Earlier this year I had the opportunity to drive 13 different super cars as part of a photo shoot for a magazine. It was a pretty wild experience to say the least. At one point, however, the Ferrari 812 needed to be filled up with gas and I took it to the station just for fun. When I arrived, I felt like it was my first time pumping gas again – I checked and double-checked to make sure I was putting the right fuel into the tank.

Why was I so cautious? Because I knew how valuable the car was. If it were a beat up commuter car, I would have bought the cheapest fuel possible without thinking twice.

This is how it goes with nutrition also. There are many different ways to fuel our bodies, but how much care we put into this process says a lot about the way we view both ourselves and our sport. To perform at our very best, our nutrition needs to at least match our level of commitment to training.

So what does a good diet look like?

Simply put, a good diet is going to provide all of the energy (calories) necessary to optimally both perform and recover, while also including all of the vitamins, minerals and water necessary to keep the body healthy and functioning well.

Of all food we can put in our bodies, there are three types that provide energy – fats, proteins and carbohydrates. These are called “macronutrients.” Fats provide the most energy per gram (9kcal/g), while proteins and carbs contain 4kcal/gram (To make it simpler, just think “9 energies” per gram or “4 energies per gram”). While each macronutrient provides energy to the body, they do so in unique ways. Fats, for example, are generally broken down and turned into energy during lower intensity movement, while carbohydrates are converted to glycogen, stored in the muscles, and utilized during higher intensity training. Protein is crucial for muscle growth and recovery.

Sparring or rolling? Yep, glycogen is your number one energy source.

So does this mean we should be fueling ourselves with a carb heavy diet? Good question, but hold on a minute. We’ll get there…

The other three types of nutrients we consume are called “micronutrients” because they don’t provide the body any energy (calories) at all. These are vitamins, minerals and water. All three of these play a huge role in keeping body functions working properly as well as maintaining the immune system. This is why the saying, “an apple a day keeps the doctor away,” though truth is, there is no vitamin or mineral that comes via fruit that we can’t get in vegetables, so the saying should probably go, “1 cup of spinach a day keeps the doctor away…” but it just doesn’t have the same ring.
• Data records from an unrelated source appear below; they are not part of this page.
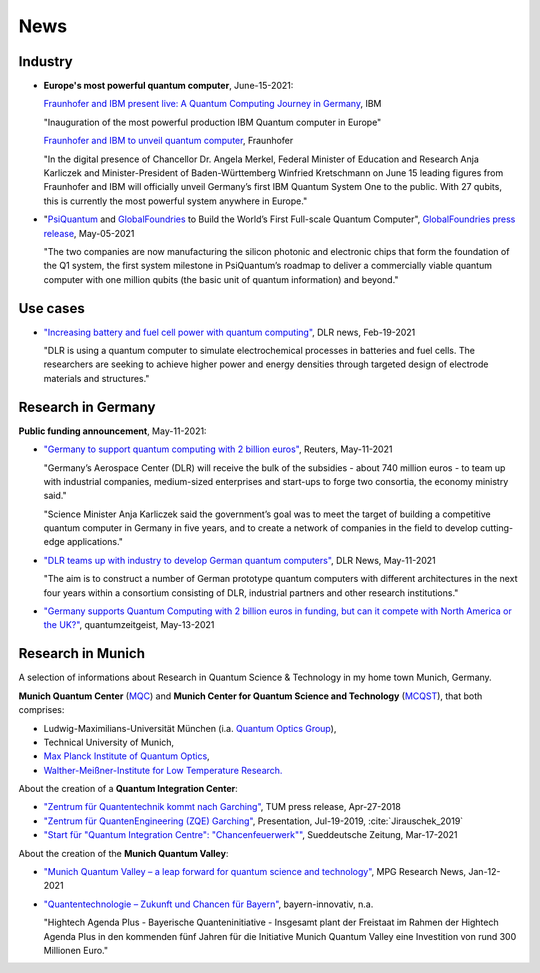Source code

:
News
====

.. ---------------------------------------------------------------------------

Industry
--------

- **Europe's most powerful quantum computer**, June-15-2021:

  `Fraunhofer and IBM present live: A Quantum Computing Journey in Germany
  <https://www.ibm.com/de-de/events/quantum-opening-en>`_,
  IBM
      
  "Inauguration of the most powerful production IBM Quantum computer in Europe"
      
  `Fraunhofer and IBM to unveil quantum computer <https://www.fraunhofer.de/en/press/research-news/2021/june-2021/fraunhofer-and-ibm-to-unveil-quantum-computer.html>`_,
  Fraunhofer
  
  "In the digital presence of Chancellor Dr. Angela Merkel, Federal Minister of Education and Research Anja Karliczek and Minister-President of Baden-Württemberg Winfried Kretschmann
  on June 15 leading figures from Fraunhofer and IBM will officially unveil Germany’s first IBM Quantum System One to the public. 
  With 27 qubits, this is currently the most powerful system anywhere in Europe."


* "`PsiQuantum <https://psiquantum.com/>`_ and
  `GlobalFoundries <https://globalfoundries.com/>`_ to Build the World’s First Full-scale Quantum Computer",
  `GlobalFoundries press release <https://globalfoundries.com/press-release/psiquantum-and-globalfoundries-build-worlds-first-full-scale-quantum-computer?utm_source=HomepageInTheNews&utm_medium=gf.com&utm_campaign=PsiQuantum>`_,
  May-05-2021
  
  "The two companies are now manufacturing the silicon photonic and electronic chips that form the foundation of the Q1 system, the first system milestone in PsiQuantum’s roadmap to deliver a commercially viable quantum computer with one million qubits (the basic unit of quantum information) and beyond."


.. ---------------------------------------------------------------------------

Use cases
---------

- `"Increasing battery and fuel cell power with quantum computing"
  <https://www.dlr.de/content/en/articles/news/2021/01/20210219_quest-quantum-computer-energy-storage.html>`_,
  DLR news, Feb-19-2021
  
  "DLR is using a quantum computer to simulate electrochemical processes in batteries and fuel cells.
  The researchers are seeking to achieve higher power and energy densities through targeted design of electrode materials and structures."

.. ---------------------------------------------------------------------------

Research in Germany
-------------------

**Public funding announcement**, May-11-2021:

- `"Germany to support quantum computing with 2 billion euros"
  <https://www.reuters.com/article/us-germany-quantumcomputer-idUSKBN2CS0W9>`_,
  Reuters,
  May-11-2021
  
  "Germany’s Aerospace Center (DLR) will receive the bulk of the subsidies - about 740 million euros - to team up with industrial companies, medium-sized enterprises and start-ups to forge two consortia, the economy ministry said."
  
  "Science Minister Anja Karliczek said the government’s goal was to meet the target of building a competitive quantum computer in Germany in five years, and to create a network of companies in the field to develop cutting-edge applications."

- `"DLR teams up with industry to develop German quantum computers" <https://www.dlr.de/content/en/articles/news/2021/02/20210511_dlr-teams-up-with-industry-to-develop-german-quantum-computers.html>`_,
  DLR News,
  May-11-2021

  "The aim is to construct a number of German prototype quantum computers with different architectures in the next four years within a consortium consisting of DLR, industrial partners and other research institutions."

- `"Germany supports Quantum Computing with 2 billion euros in funding, but can it compete with North America or the UK?"
  <https://quantumzeitgeist.com/germany-supports-quantum-computing-with-2-billion-euros-in-funding-but-can-it-compete-with-north-america-or-the-uk/>`_,
  quantumzeitgeist,
  May-13-2021

  .. ---------------------------------------------------------------------------

Research in Munich
------------------

A selection of informations about Research in Quantum Science & Technology
in my home town Munich, Germany.

**Munich Quantum Center** (`MQC <https://www.munich-quantum-center.de/about/about-mqc/>`_) and 
**Munich Center for Quantum Science and Technology** (`MCQST <https://www.mcqst.de/about/mcqst/>`_),
that both comprises:

- Ludwig-Maximilians-Universität München
  (i.a. `Quantum Optics Group <https://www.quantum-munich.de/>`_),
- Technical University of Munich,
- `Max Planck Institute of Quantum Optics <http://www.mpq.mpg.de/en>`_,
- `Walther-Meißner-Institute for Low Temperature Research. <https://www.wmi.badw.de/filipp/>`_   

About the creation of a **Quantum Integration Center**:

- `"Zentrum für Quantentechnik kommt nach Garching"
  <https://www.tum.de/nc/die-tum/aktuelles/pressemitteilungen/details/34621/>`_,
  TUM press release,
  Apr-27-2018
- `"Zentrum für QuantenEngineering (ZQE) Garching"
  <https://wiki.tum.de/download/attachments/251625503/IndustryDay_Jirauschek.pdf>`_,
  Presentation, Jul-19-2019, :cite:`Jirauschek_2019`
- `"Start für "Quantum Integration Centre": "Chancenfeuerwerk""
  <https://www.sueddeutsche.de/bayern/computer-garching-bei-muenchen-start-fuer-quantum-integration-centre-chancenfeuerwerk-dpa.urn-newsml-dpa-com-20090101-210317-99-859689>`_,
  Sueddeutsche Zeitung,
  Mar-17-2021

About the creation of the **Munich Quantum Valley**:

- `"Munich Quantum Valley – a leap forward for quantum science and technology"
  <https://www.mpg.de/16258573/munich-quantum-valley>`_,
  MPG Research News,
  Jan-12-2021

- `"Quantentechnologie – Zukunft und Chancen für Bayern"
  <https://www.bayern-innovativ.de/netzwerke-und-thinknet/uebersicht-digitalisierung/quantentechnologie/seite/programm-quantentechnologie>`_,
  bayern-innovativ,
  n.a.
  
  "Hightech Agenda Plus - Bayerische Quanteninitiative - Insgesamt plant der Freistaat im Rahmen der Hightech Agenda Plus in den kommenden fünf Jahren für die Initiative Munich Quantum Valley eine Investition von rund 300 Millionen Euro."

.. ---------------------------------------------------------------------------
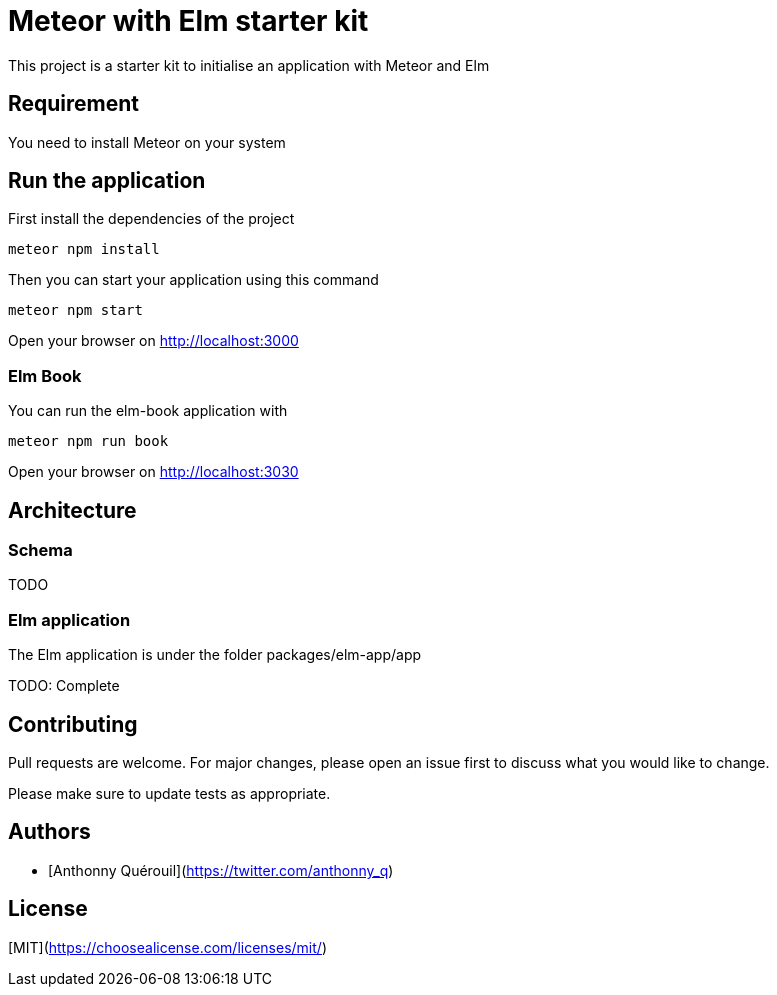 = Meteor with Elm starter kit

This project is a starter kit to initialise an application with Meteor and Elm

== Requirement

You need to install Meteor on your system

== Run the application

First install the dependencies of the project

```shell
meteor npm install
```

Then you can start your application using this command

```shell
meteor npm start
```

Open your browser on http://localhost:3000

=== Elm Book

You can run the elm-book application with

```shell
meteor npm run book
```

Open your browser on http://localhost:3030

== Architecture

=== Schema
TODO

=== Elm application

The Elm application is under the folder packages/elm-app/app

TODO: Complete

== Contributing
Pull requests are welcome. For major changes, please open an issue first to discuss what you would like to change.

Please make sure to update tests as appropriate.

== Authors
- [Anthonny Quérouil](https://twitter.com/anthonny_q)

== License
[MIT](https://choosealicense.com/licenses/mit/)
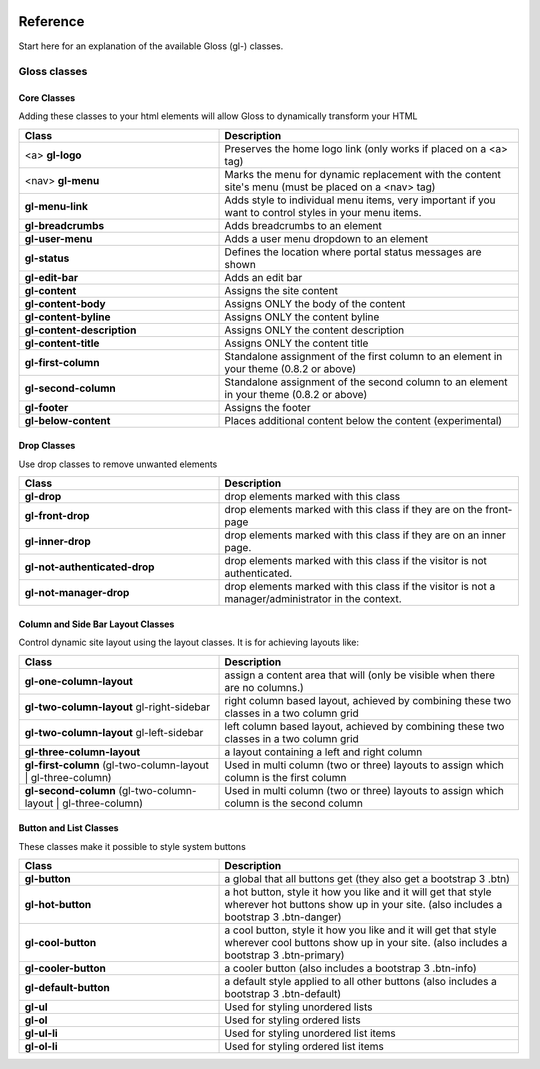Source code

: .. Gloss Project documentation master file, created by
   sphinx-quickstart on Tue Nov 11 20:07:01 2014.
   You can adapt this file completely to your liking, but it should at least
   contain the root `toctree` directive.

.. image:: gloss-logo.png


Reference
=========================================

Start here for an explanation of the available Gloss (gl-) classes.

Gloss classes
---------------------


Core Classes
``````````````````````````````````````

Adding these classes to your html elements will allow Gloss to dynamically
transform your HTML

.. list-table::
   :widths: 40 60 
   :header-rows: 1

   * - Class
     - Description
   * - <a> **gl-logo**
     - Preserves the home logo link (only works if placed on a <a> tag)
   * - <nav> **gl-menu**
     - Marks the menu for dynamic replacement with the content site's menu (must be placed on a <nav> tag) 
   * - **gl-menu-link**
     - Adds style to individual menu items, very important if you want to control styles in your menu items.
   * - **gl-breadcrumbs**
     - Adds breadcrumbs to an element
   * - **gl-user-menu**
     - Adds a user menu dropdown to an element
   * - **gl-status**
     - Defines the location where portal status messages are shown
   * - **gl-edit-bar**
     - Adds an edit bar
   * - **gl-content**
     - Assigns the site content
   * - **gl-content-body**
     - Assigns ONLY the body of the content
   * - **gl-content-byline**
     - Assigns ONLY the content byline
   * - **gl-content-description**
     - Assigns ONLY the content description
   * - **gl-content-title**
     - Assigns ONLY the content title
   * - **gl-first-column**
     - Standalone assignment of the first column to an element in your theme (0.8.2 or above)
   * - **gl-second-column**
     - Standalone assignment of the second column to an element in your theme (0.8.2 or above)
   * - **gl-footer**
     - Assigns the footer
   * - **gl-below-content**
     - Places additional content below the content (experimental)

Drop Classes
``````````````````````````````````````

Use drop classes to remove unwanted elements

.. list-table::
   :widths: 40 60 
   :header-rows: 1

   * - Class
     - Description
   * - **gl-drop**
     - drop elements marked with this class
   * - **gl-front-drop**
     - drop elements marked with this class if they are on the front-page
   * - **gl-inner-drop**
     - drop elements marked with this class if they are on an inner page.
   * - **gl-not-authenticated-drop**
     - drop elements marked with this class if the visitor is not authenticated.
   * - **gl-not-manager-drop**
     - drop elements marked with this class if the visitor is not a manager/administrator in the context.



Column and Side Bar Layout Classes
``````````````````````````````````````

Control dynamic site layout using the layout classes. It is for achieving layouts like:

.. list-table::
   :widths: 40 60 
   :header-rows: 1

   * - Class
     - Description
   * - **gl-one-column-layout**
     - assign a content area that will (only be visible when there are no columns.)
   * - **gl-two-column-layout** gl-right-sidebar
     - right column based layout, achieved by combining these two classes in a two column grid
   * - **gl-two-column-layout** gl-left-sidebar
     - left column based layout, achieved by combining these two classes in a two column grid
   * - **gl-three-column-layout**
     - a layout containing a left and right column
   * - **gl-first-column** (gl-two-column-layout | gl-three-column) 
     - Used in multi column (two or three) layouts to assign which column is the first column
   * - **gl-second-column** (gl-two-column-layout | gl-three-column) 
     - Used in multi column (two or three) layouts to assign which column is the second column

Button and List Classes
``````````````````````````

These classes make it possible to style system buttons

.. list-table::
   :widths: 40 60 
   :header-rows: 1

   * - Class
     - Description
   * - **gl-button**
     - a global that all buttons get  (they also get a bootstrap 3 .btn)
   * - **gl-hot-button**
     - a hot button, style it how you like and it will get that style wherever hot buttons show up in your site. (also includes a bootstrap 3 .btn-danger)
   * - **gl-cool-button**
     - a cool button, style it how you like and it will get that style wherever cool buttons show up in your site. (also includes a bootstrap 3 .btn-primary)
   * - **gl-cooler-button**
     - a cooler button  (also includes a bootstrap 3 .btn-info)
   * - **gl-default-button**
     - a default style applied to all other buttons (also includes a bootstrap 3 .btn-default)
   * - **gl-ul**
     - Used for styling unordered lists
   * - **gl-ol**
     - Used for styling ordered lists
   * - **gl-ul-li**
     - Used for styling unordered list items
   * - **gl-ol-li**
     - Used for styling ordered list items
Okay, so we have nutrients that provide energy and others that keep us functioning well. But this still doesn’t answer what I should eat!

Fair. But truth is, depending on a wide range of factors, the answer is going to be different for each individual. So while we may get into this a bit more down the road, let me at least offer some basic guidelines for establishing a healthy diet.

STEP 1: Determine how many calories you need to consume depending on your aim. This number will go up or down depending on whether you’re trying to gain weight, lose weight, or even how much you’re training each day.

STEP 2: Set your protein intake. Regardless of the goal, it should be set at approximately 1g of protein per pound of bodyweight.

STEP 3: Fill in the remaining calories with a combination of fats and carbohydrates.

While there is so much that could be said about nutrition and training BJJ or kickboxing, for now let’s just simplify it all by saying this: Eat real foods, enough protein, tons of veggies and drink water so that you always pee clear. Do that and it should put most of us on the right track.

Processed foods, excess alcohol, sugar, on the other hand… these would be the equivalent of putting cheap gas in a supercar.

As you continue to train, don’t be the beat up commuter car. Let your discipline in training carry over to your discipline in the kitchen and treat yourself like a Ferrari.

I think it’s an experiment worth exploring.